Partial outage in MT1 cluster affecting customers using presence and presence webhook between 5:44 to 6:35 UTC

Incident Report for Pusher

Postmortem

Summary

On March 17th, at 05:48 UTC, on-call engineers were paged by our alerting system that there is a problem with the webhooks and increased api errors on MT1. API requests and webhooks related to presence channels members, and channel existence for 50% of apps using these features were affected until the incident was resolved at 06:37 UTC.

The affected Redis shard cluster is only responsible for specific features: API requests and webhooks related to presence channels members, and channel existence. There are two redis shard clusters in MT1. One of these shard clusters went down due to problems in the underlying infrastructure.

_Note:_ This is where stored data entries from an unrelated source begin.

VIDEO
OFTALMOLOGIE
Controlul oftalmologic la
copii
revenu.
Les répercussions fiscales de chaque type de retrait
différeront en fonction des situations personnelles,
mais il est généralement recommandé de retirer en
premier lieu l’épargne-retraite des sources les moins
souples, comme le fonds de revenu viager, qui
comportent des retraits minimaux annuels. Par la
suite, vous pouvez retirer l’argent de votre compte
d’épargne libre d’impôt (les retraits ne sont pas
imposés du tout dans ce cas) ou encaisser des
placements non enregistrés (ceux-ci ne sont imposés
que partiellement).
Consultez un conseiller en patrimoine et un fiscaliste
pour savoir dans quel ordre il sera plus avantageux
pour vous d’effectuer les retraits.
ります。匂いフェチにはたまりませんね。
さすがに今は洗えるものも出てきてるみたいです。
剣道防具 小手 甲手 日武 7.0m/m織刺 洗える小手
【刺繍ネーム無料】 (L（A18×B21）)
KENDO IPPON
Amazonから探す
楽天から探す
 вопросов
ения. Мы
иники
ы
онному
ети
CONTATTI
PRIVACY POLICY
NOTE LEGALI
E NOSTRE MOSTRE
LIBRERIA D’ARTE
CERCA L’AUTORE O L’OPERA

Bringing this shard cluster back up resolved the incident.

Incident Timeline

At 05:44 UTC, a single Redis shard cluster on MT1 went down.
At 06:04 UTC, an engineer investigating the issue identified a possible solution and began implementing a resolution.
At 06:31 UTC, All nodes for the affected Redis shard cluster were replaced.
At 06:37 UTC, All affected systems were operational and the incident was resolved.

Root Cause

A single Redis shard cluster had repeated failures in doing full synchronisation from the primary instance to the replicas due to insufficient disk space on the primary instance. At some point, the request for full synchronisation from two replicas was aligned in a way that resulted in the memory of the primary instance constantly increasing until it went out-of-memory. At this point, the primary instance went down.

How will we ensure this does not happen again?

Check the disk space provisioned for Redis nodes and make sure they have sufficient disk space to support full synchronisation.
Add monitoring to get alerted when the disk space on Redis nodes is running low.
Investigate why partial synchronisation failed in the first place which resulted in the need for full synchronisation.

Posted Mar 20, 2023 - 14:33 UTC

Resolved

Between 5:44 UTC and 6:35 UTC, in MT1 cluster, we experienced a partial outage that affected 50% of clients using Channels presence feature and Channels presence webhook events. During this time, customers who attempted to query presence information from our API may have received a 500 error.

We will provide incident report with more information as soon as possible.

Posted Mar 17, 2023 - 06:00 UTC